In the interim, truckloads of eggs continue arriving daily to produce cultures for the traditional manufacturing process, Nolan says. Unlike in the U.S., where cell-based flu vaccines have been in use for about a decade, they are new to Australia and meeting rigorous good manufacturing practice requirements of the Therapeutic Goods Administration is part of the catch-up process.

Seqirus produces cell-based influenza vaccines at its manufacturing facility in Holly Springs, North Carolina, which was “purpose-built in partnership with the U.S. Biomedical Advanced Research and Development Authority to combat pandemic threats,” says Merlo. “While egg-based manufacturing requires large quantities of chicken eggs to be produced at the time of manufacturing, the cells used to manufacture Flucelvax Quadrivalent are kept frozen and ‘banked,’ which helps ensure an adequate supply of cells to quickly ramp up vaccine production.”

Broad Potential

Nolan’s interest in vaccines extends well beyond those for flu. He and his colleagues are about to launch a phase 1 study of two, second-generation beta variant COVID-19 vaccines, one using mRNA and the other a recombinant protein, he says. If successful, the hope is that a big vaccine manufacturer will license the technology.

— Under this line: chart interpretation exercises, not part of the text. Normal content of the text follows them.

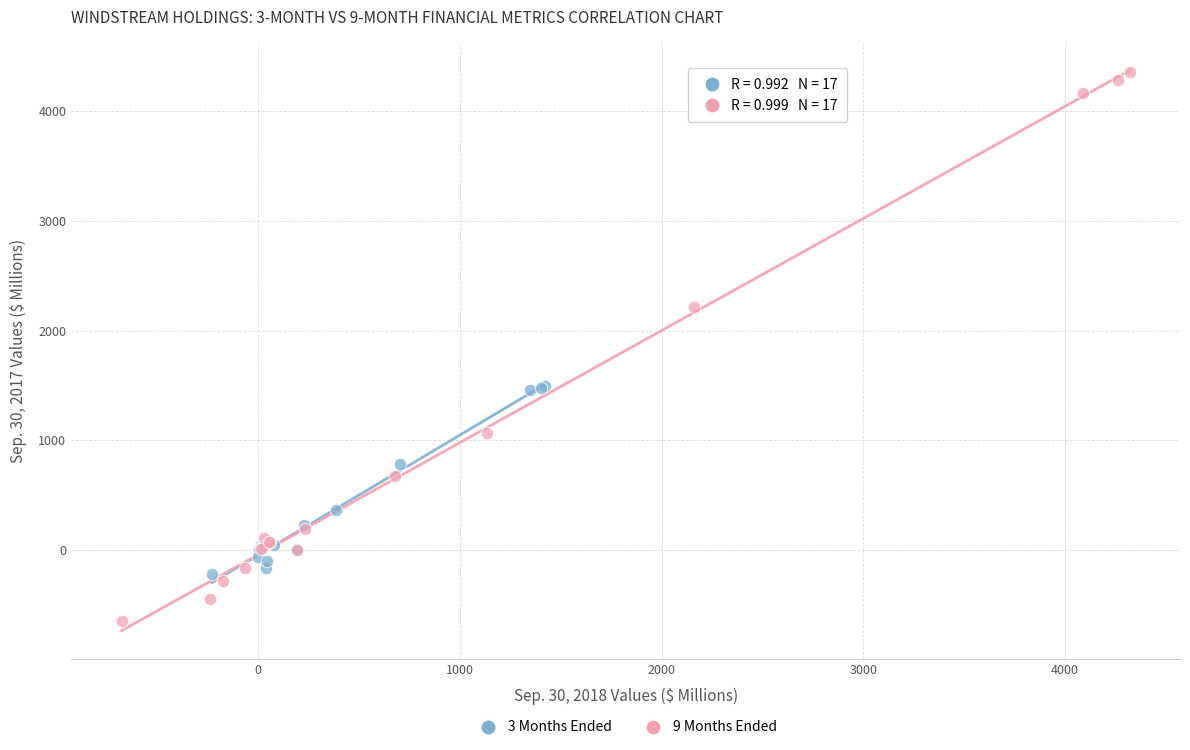

Which series contains the highest Y value?

9 Months Ended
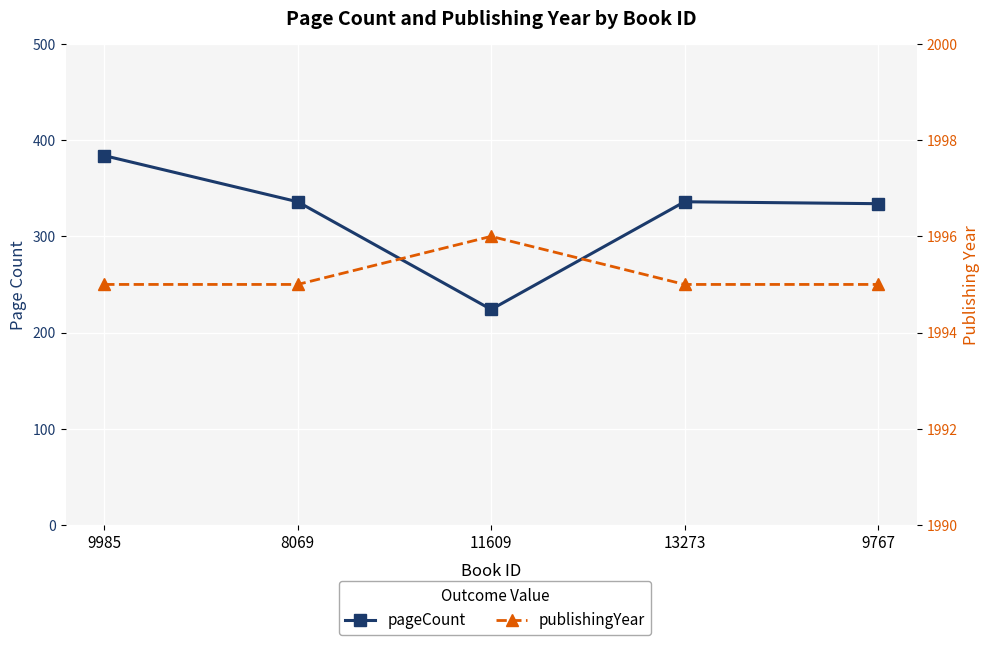

What is the sum of all publishingYear values?

9976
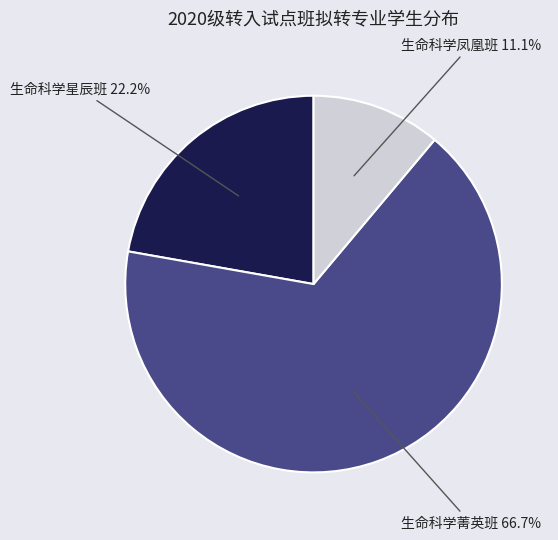

Does any single category account for the majority?

Yes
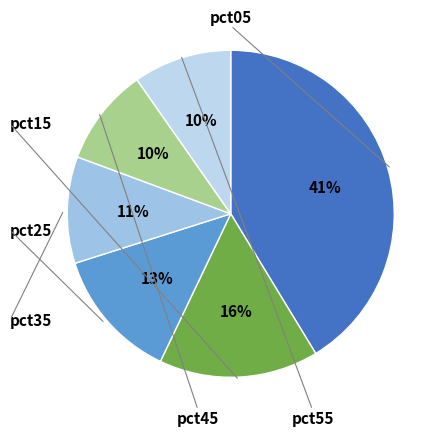

How many slices are in this pie chart?

6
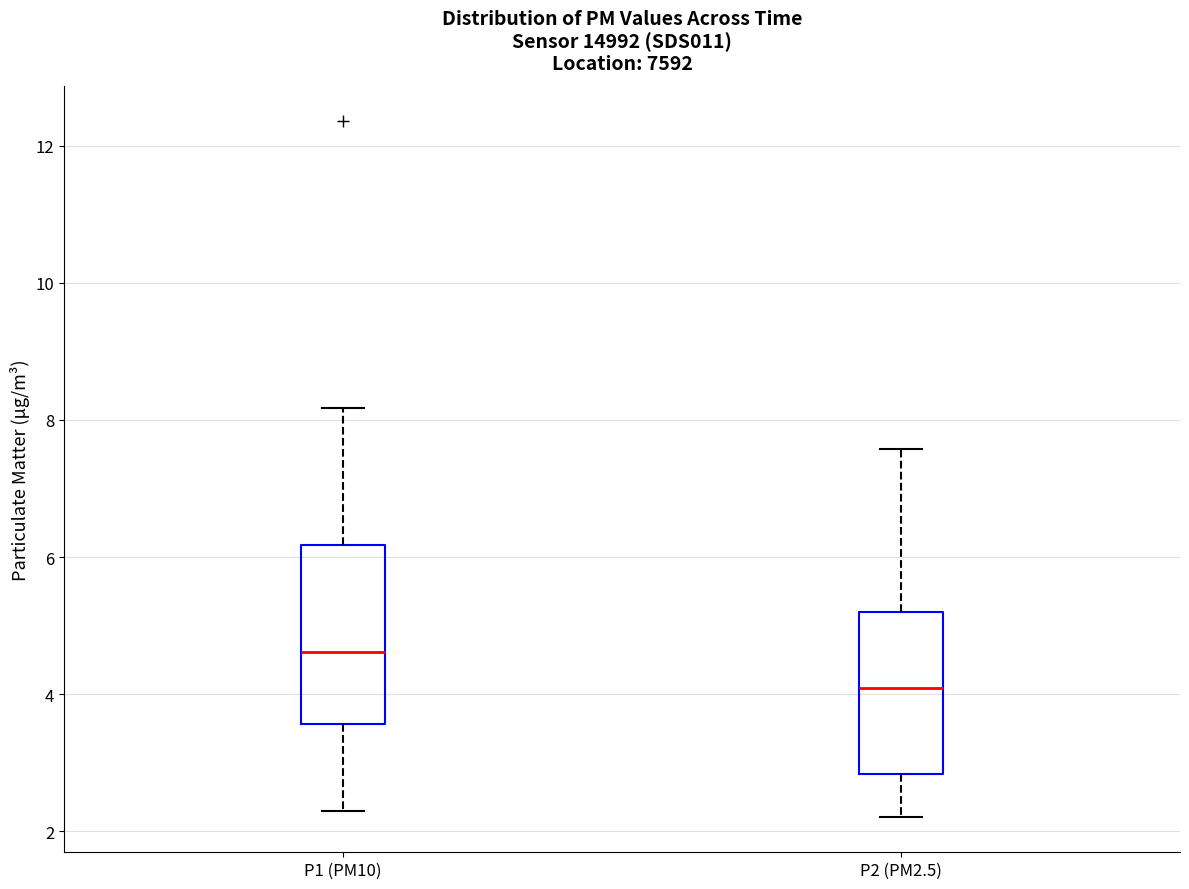

Reading left to right, read every box against the y-axis: the position of its median line, the range the box covers, and the ends of its whiskers. The values are not printed on the chart, so give them approximately, as read against the axis.

P1 (PM10): median 4.6, box 3.6 to 6.2, whiskers 2.4 to 8.2
P2 (PM2.5): median 4.0, box 2.8 to 5.2, whiskers 2.2 to 7.6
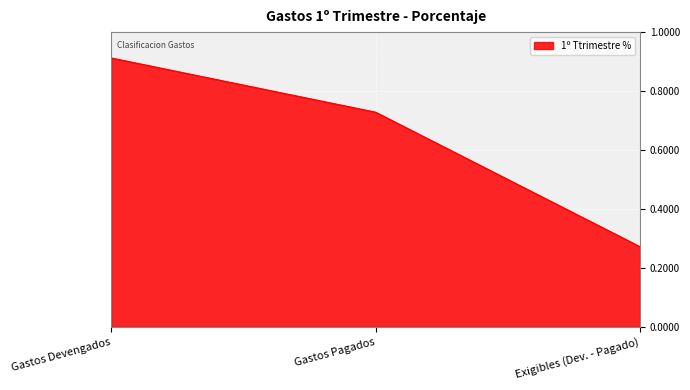

Count the values in the range 0 to 1.

3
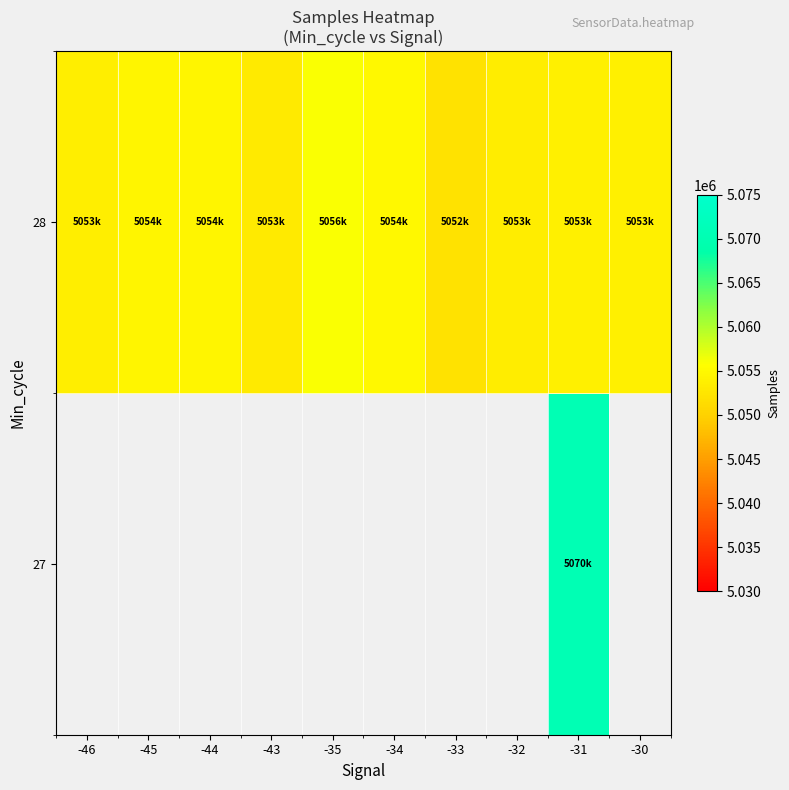

What is the sum of the 28 values at -31 and -34?

10108686.8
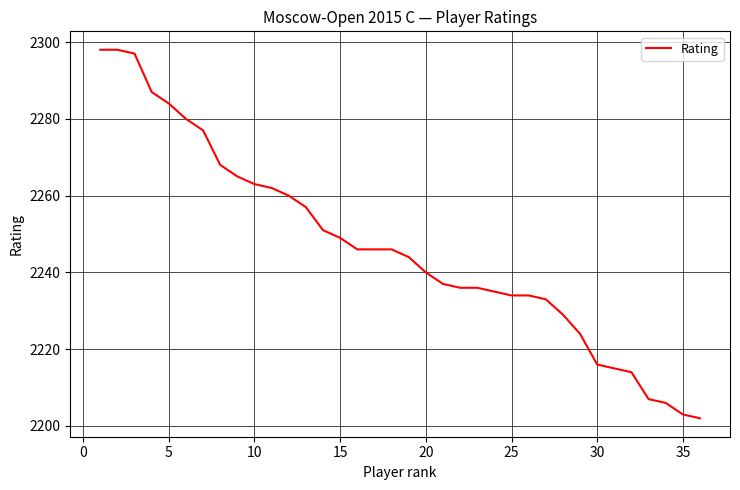

What is the minimum value shown in the chart?

2202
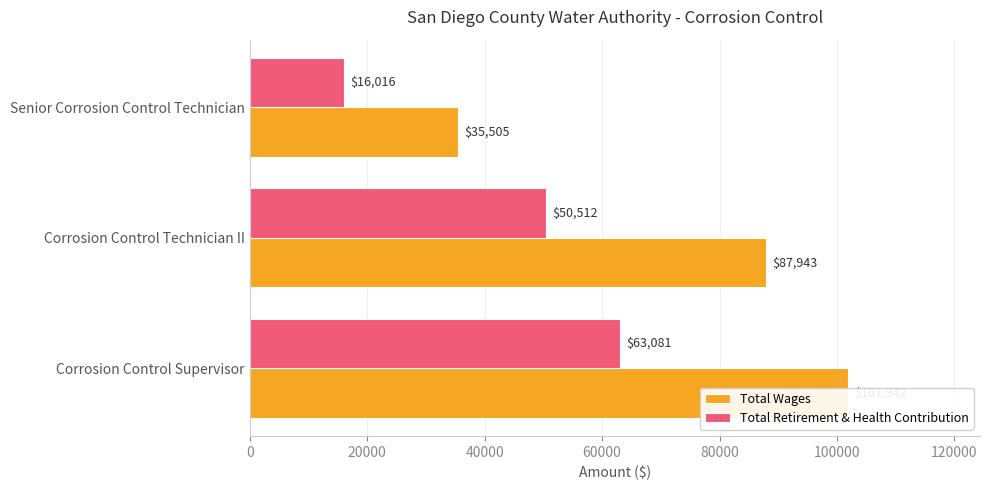

Reading left to right, what are all the values shown in this chart?

Total Wages: 101942	87943	35505
Total Retirement & Health Contribution: 63081	50512	16016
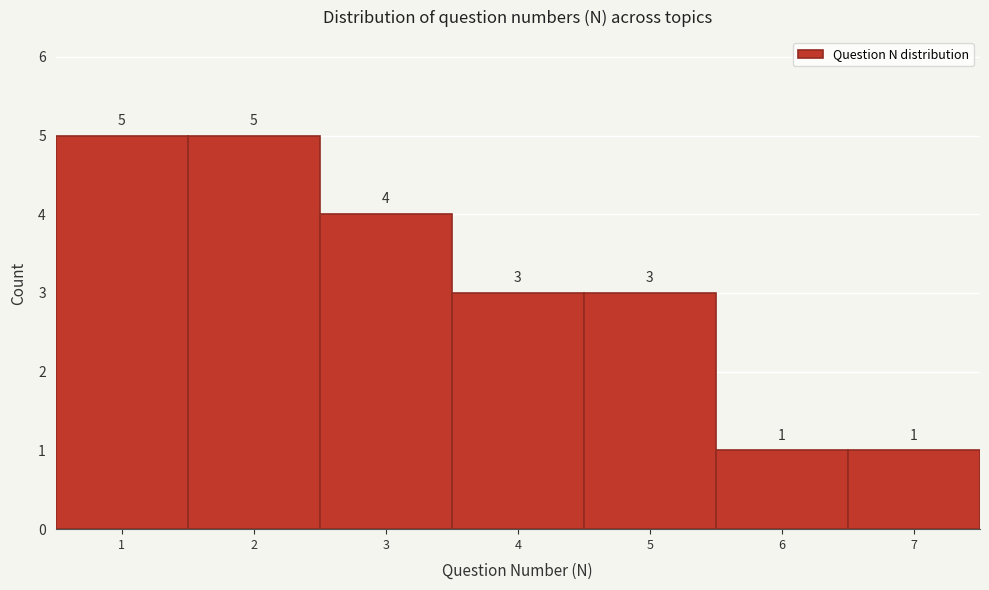

What is the height of the bar covering 2.5 to 3.5 on the x-axis?

4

Separately, the academic research team is working with Moderna on clinical trials for some of its non-COVID mRNA vaccines aimed at a variety of infectious, immuno-oncology, rare, and autoimmune diseases. These include vaccines against the human immunodeficiency virus, congenital anomalies and intellectual disabilities in children, and the common and highly contagious respiratory syncytial virus, says Nolan. 

“There is a lot going on at the moment in the world of vaccines and… what we’ve learned from COVID is going to benefit many other conditions as well.”